Content that existed only on paper or videotape -- any form of media -- can
be digitized and added to a CAS application. Sanford also said Centera users
are bringing content from optical and tape storage systems and giving it a
home in CAS applications.
CAS systems can't compete with network-attached storage for speed, so they
are best used for storing fixed content, i.e., content that doesn't need to
be recalled often, but that needs its integrity well-protected.

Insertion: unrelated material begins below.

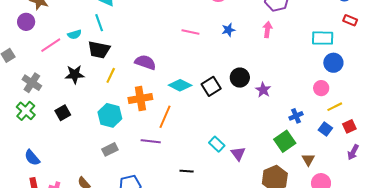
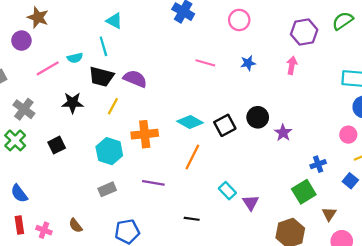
purple semicircle: (145, 62) -> (135, 79), moved
orange line: (165, 117) -> (192, 157), moved

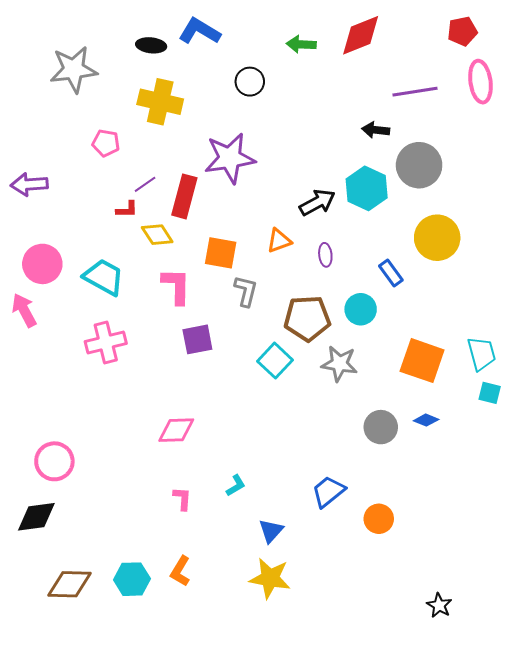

EMC's success with Centera hasn't gone unnoticed by other companies looking
to merge their storage products with ILM. Hewlett-Packard used technology it
acquired from Persist to build its Reference Information Storage System
(RISS), and archive and indexing application that focuses on the messaging
market. Permabit's Permeon software uses CAS in its Reference Vault product
for fixed-content storage.
Both Permabit, with its Permeon Compliance Vault, and EMC's Centera
Compliance Edition have taken aim at the market for managing content that is
subject to federal and corporate regulations.
In June, EMC improved Centera, adding retention classes that allow users to
change retention policies for an entire class of content instead of managing
each piece of content individually, as well as a configurable default
retention period, which allows the storage administrator to specify a
default retention period in the event an application does not or cannot
assign one.
Enterprises can no longer overlook the storage of fixed-content assets, and
CAS provides a way for the content to be retained and kept secure until
needed. It's alo puuting storage vendors right in the middle of the content
management space.
"Once it was a have-to-do, now it's a need-to-do," said EMC's Sanford.
"Whether it was SOX or the realization that archived assets need integrity."